= Hamnavoe (poem) =

"Hamnavoe" is a poem by the Scottish poet George Mackay Brown. It is one of his best-known works and is learned off by heart by many Orkney children at school.

Hamnavoe is the Viking name for the town of Stromness, where Brown spent most of his life. He refers to it as such in many of his works, including Letters from Hamnavoe and "Hamnavoe Market". The poem is in part a memorial to his father, John Brown, a postman, and describes the postman's round in Stromness and the people he meets on his way. Brown, who never read his work in public, chose this to be recorded as one of five poems representative of his work, now held by the Poetry Archive.

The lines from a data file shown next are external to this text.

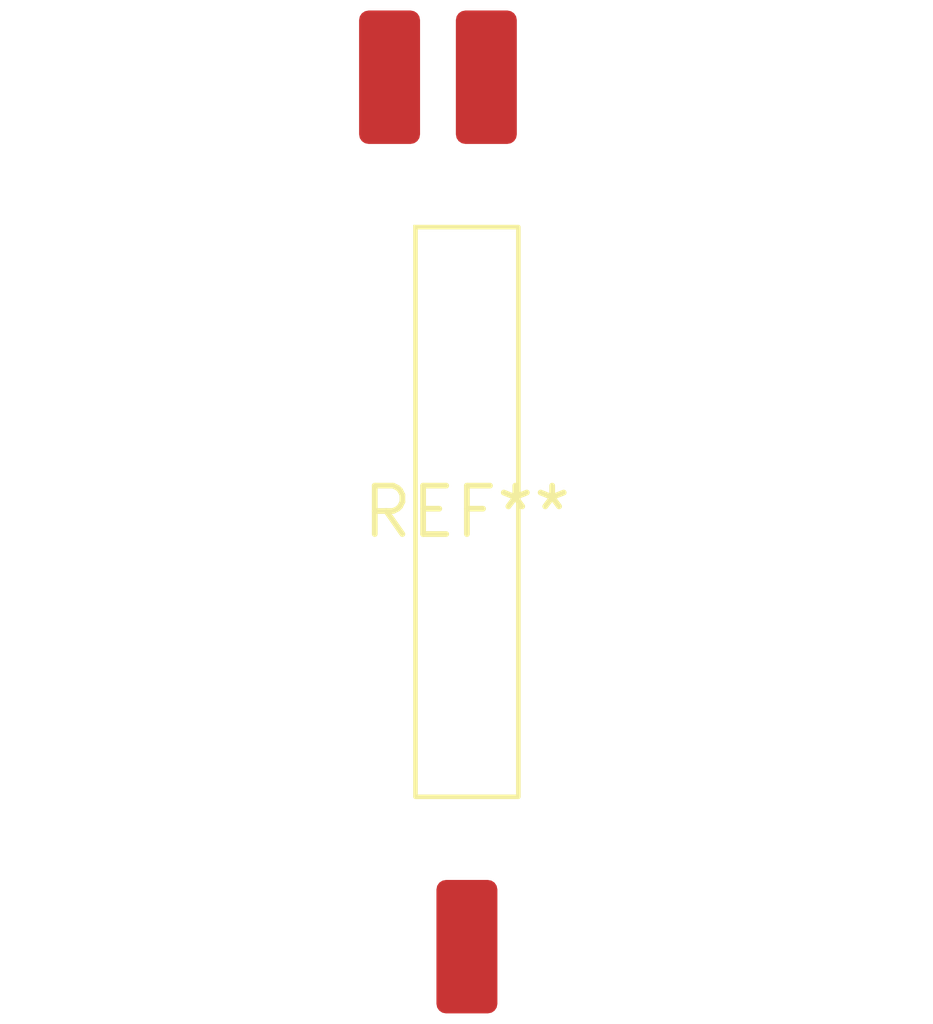
<source format=kicad_pcb>
(kicad_pcb (version 20240108) (generator pcbnew)

  (general
    (thickness 1.6)
  )

  (paper "A4")
  (layers
    (0 "F.Cu" signal)
    (31 "B.Cu" signal)
    (32 "B.Adhes" user "B.Adhesive")
    (33 "F.Adhes" user "F.Adhesive")
    (34 "B.Paste" user)
    (35 "F.Paste" user)
    (36 "B.SilkS" user "B.Silkscreen")
    (37 "F.SilkS" user "F.Silkscreen")
    (38 "B.Mask" user)
    (39 "F.Mask" user)
    (40 "Dwgs.User" user "User.Drawings")
    (41 "Cmts.User" user "User.Comments")
    (42 "Eco1.User" user "User.Eco1")
    (43 "Eco2.User" user "User.Eco2")
    (44 "Edge.Cuts" user)
    (45 "Margin" user)
    (46 "B.CrtYd" user "B.Courtyard")
    (47 "F.CrtYd" user "F.Courtyard")
    (48 "B.Fab" user)
    (49 "F.Fab" user)
    (50 "User.1" user)
    (51 "User.2" user)
    (52 "User.3" user)
    (53 "User.4" user)
    (54 "User.5" user)
    (55 "User.6" user)
    (56 "User.7" user)
    (57 "User.8" user)
    (58 "User.9" user)
  )

  (setup
    (pad_to_mask_clearance 0)
    (pcbplotparams
      (layerselection 0x00010fc_ffffffff)
      (plot_on_all_layers_selection 0x0000000_00000000)
      (disableapertmacros false)
      (usegerberextensions false)
      (usegerberattributes false)
      (usegerberadvancedattributes false)
      (creategerberjobfile false)
      (dashed_line_dash_ratio 12.000000)
      (dashed_line_gap_ratio 3.000000)
      (svgprecision 4)
      (plotframeref false)
      (viasonmask false)
      (mode 1)
      (useauxorigin false)
      (hpglpennumber 1)
      (hpglpenspeed 20)
      (hpglpendiameter 15.000000)
      (dxfpolygonmode false)
      (dxfimperialunits false)
      (dxfusepcbnewfont false)
      (psnegative false)
      (psa4output false)
      (plotreference false)
      (plotvalue false)
      (plotinvisibletext false)
      (sketchpadsonfab false)
      (subtractmaskfromsilk false)
      (outputformat 1)
      (mirror false)
      (drillshape 1)
      (scaleselection 1)
      (outputdirectory "")
    )
  )

  (net 0 "")

  (footprint "SW_SPDT_REED_MSDM-DT" (layer "F.Cu") (at 0 0))

)

</source>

In 2005, a memorial plaque to George Mackay Brown was unveiled in the Writers' Museum, on the Royal Mile, Edinburgh. It is engraved with a quotation from "Hamnavoe":
In the fire of images
Gladly I put my hand

Extracts from the poem are inscribed on windows at the Stromness Ferry Terminal, and quotations can also be seen on board the ferry MV Hamnavoe.

In 2009, the poem was selected by the BBC as representative of George Mackay Brown and his relationship with "place", and became the subject of a documentary introduced by Owen Sheers in the series A Poet’s Guide to Britain.